··· Collected material
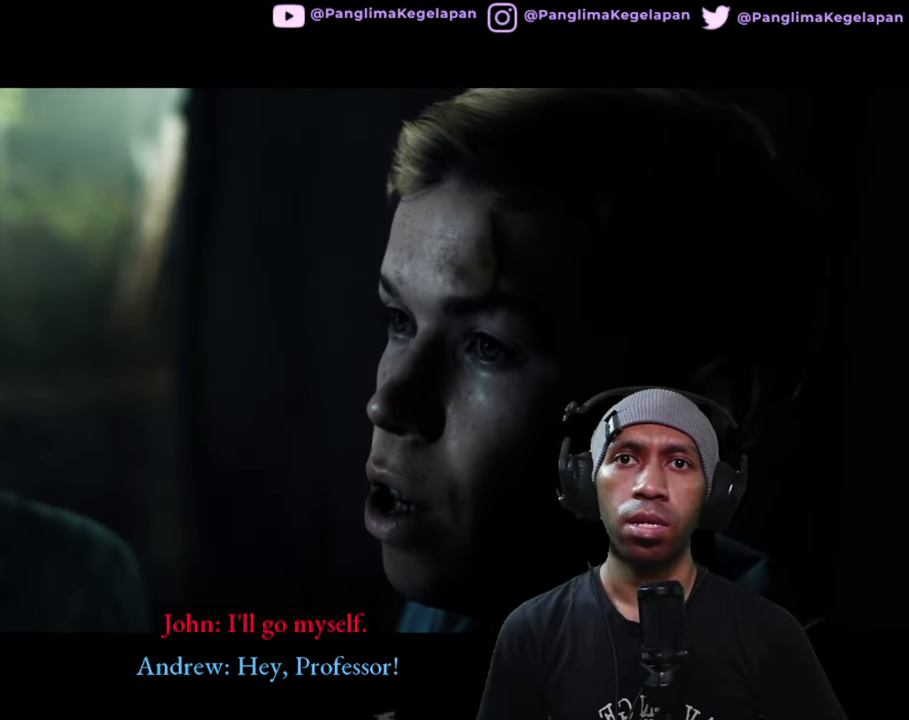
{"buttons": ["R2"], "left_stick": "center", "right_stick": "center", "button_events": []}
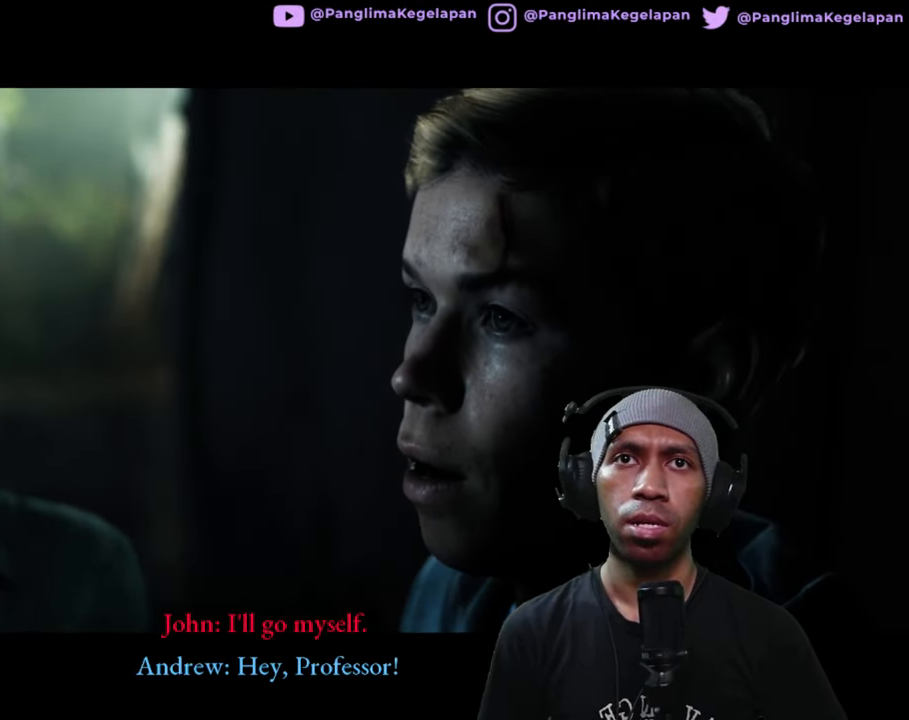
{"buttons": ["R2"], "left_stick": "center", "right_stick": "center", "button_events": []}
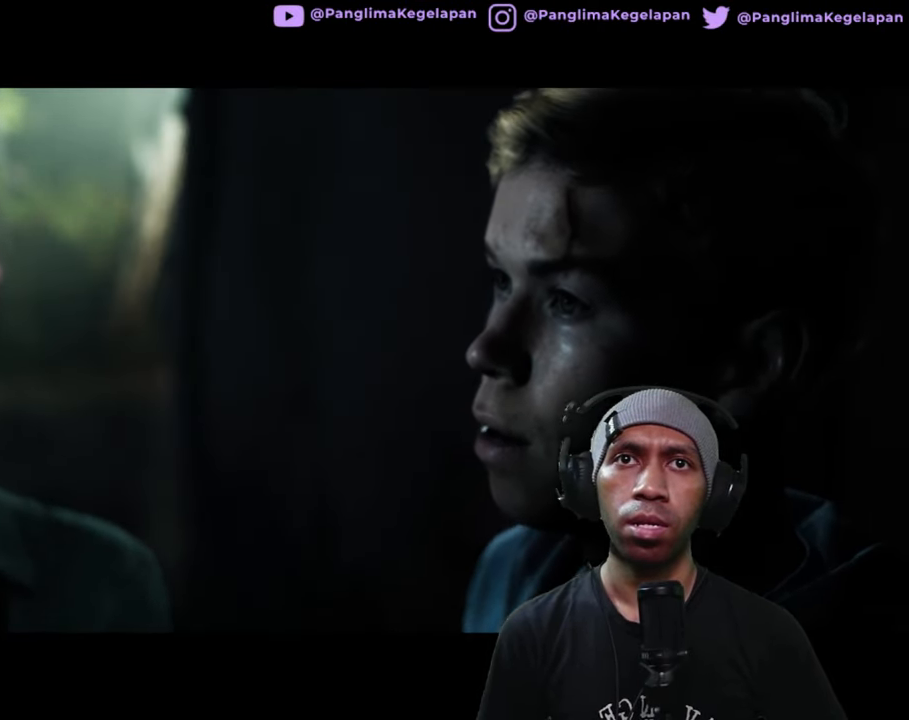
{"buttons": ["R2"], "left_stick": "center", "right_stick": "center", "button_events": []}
······
» **Task**: The data above must be written out again word for word, without its pictures.

» **Task solution**:
{"buttons": ["R2"], "left_stick": "center", "right_stick": "center", "button_events": []}
{"buttons": ["R2"], "left_stick": "center", "right_stick": "center", "button_events": []}
{"buttons": ["R2"], "left_stick": "center", "right_stick": "center", "button_events": []}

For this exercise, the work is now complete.